Yvan ouvre son marqueur comme il sortirait une épée de son fourreau et tire à lui le tableau blanc. Il y inscrit un énorme chiffre "1", suivi d'un chiffre "2" aussi énorme, avant d'y adjoindre un petit "x", le tableau n'offrant plus la place de poursuivre dans les mêmes dimensions.
- Un deux fois. Comme ça.
- Douze fois ?
- Si vous le dites.
- Mais douze fois quoi ?
- Un deux fois ta mère.
- Attention Monsieur, j'adore ma maman !
- Vous voyez, ce produit est indispensable.

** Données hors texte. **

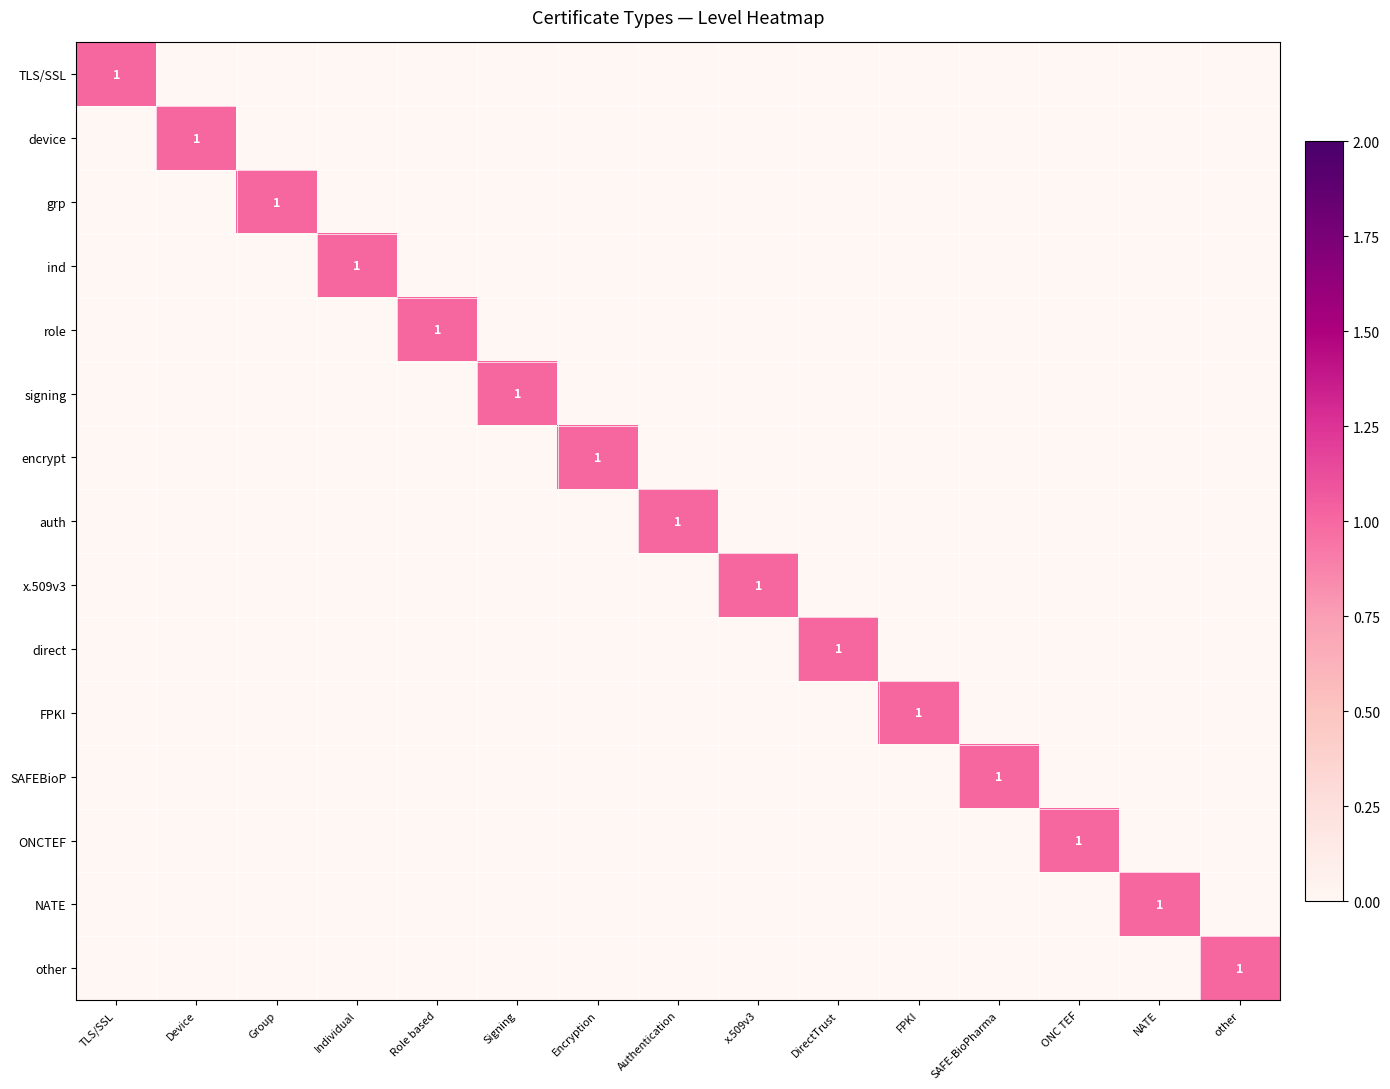

At how many categories does at least one series exceed 0?

15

- Hum, oui, ça se tient...
- Non, même pas besoin, le produit se tient tout seul, les pieds sont fournis avec. C'est le plus produit.
- Et ça marche bien ?
- Non, ça reste là.
- D'accord. C'est mieux je suppose.
- Bien entendu. Quand vous en avez besoin, il est là où vous l'avez laissé.
- Votre produit est vraiment exceptionnel, j'ai du mal à y croire.
- Et pourtant...
- Donnez-moi une seule bonne raison de vous faire confiance.

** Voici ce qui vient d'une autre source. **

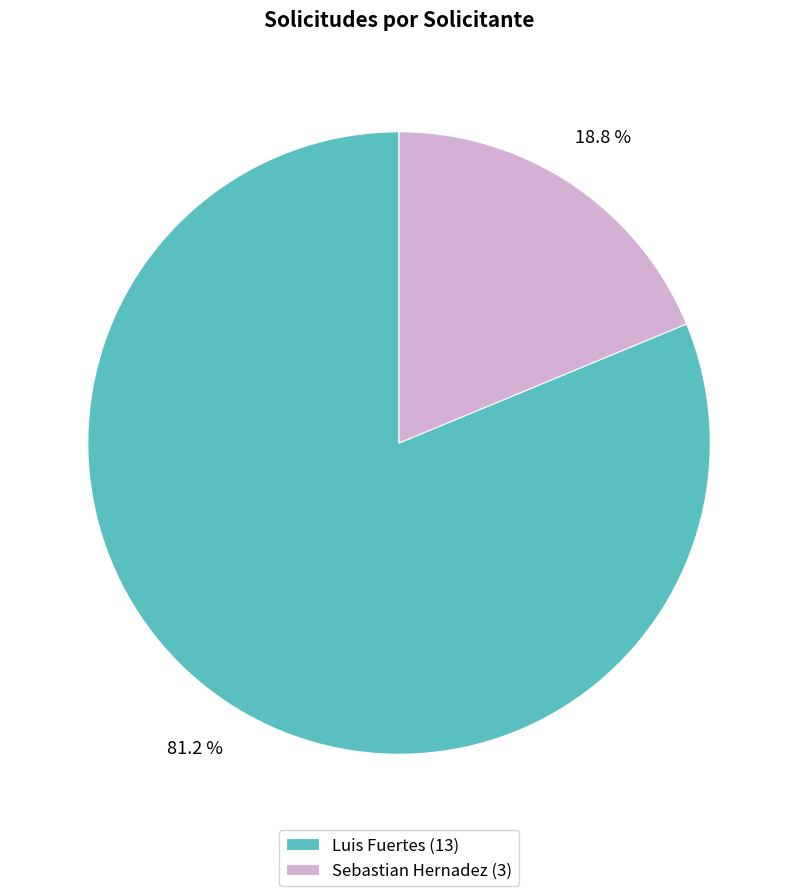

To the nearest percent, what is the combined percentage of Luis Fuertes and Sebastian Hernadez?

100%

- Vous voulez que je vous casse les pieds ?
- Non merci, j'ai déjà donné.
Le client recule sa chaise roulante et montre ses deux pieds plâtrés.
- C'est un souvenir de vous, de la dernière fois.
- Ah oui, je me souviens. Alors c'était vous !
- C'était moi.
- Super ! Je vous sers un café alors, c'est une bonne raison ça, non ?
- Non merci, je ne bois pas de café.
- Vous êtes dur en affaires hein ?
- Oui.
- Si vous ne me faites pas confiance je vous tue.
- Mais alors je ne pourrais pas signer le contrat.
- Quel stratège !
- N'est-ce pas ?
- Alors je tuerai votre mère, vous l'aimez bien je crois ?
- Enormément.
- Alors je la tuerais.
- D'accord, je vous fais confiance.
- Marché conclu !

Yvan recapuchonne son marqueur, sort sa serviette, la pose sur la table, l'ouvre, y dépose son marqueur, la referme, et s'en va. L'exercice de vente est toujours épuisant pour lui, et encore, aujourd'hui il n'a cassé aucun pied et n'a eu à tuer personne, il a de la chance. Toujours est-il qu'il rentrera directement chez lui pour dormir jusqu'au lendemain midi, soit pratiquement vingt heures. Ce jour là, il arrivera encore plus tard que d'habitude au travail, mais il le mérite bien. La veille, il a travaillé pour au moins un mois. Personne ne pourra donc lui reprocher d'avoir deux semaines de retard ce matin là.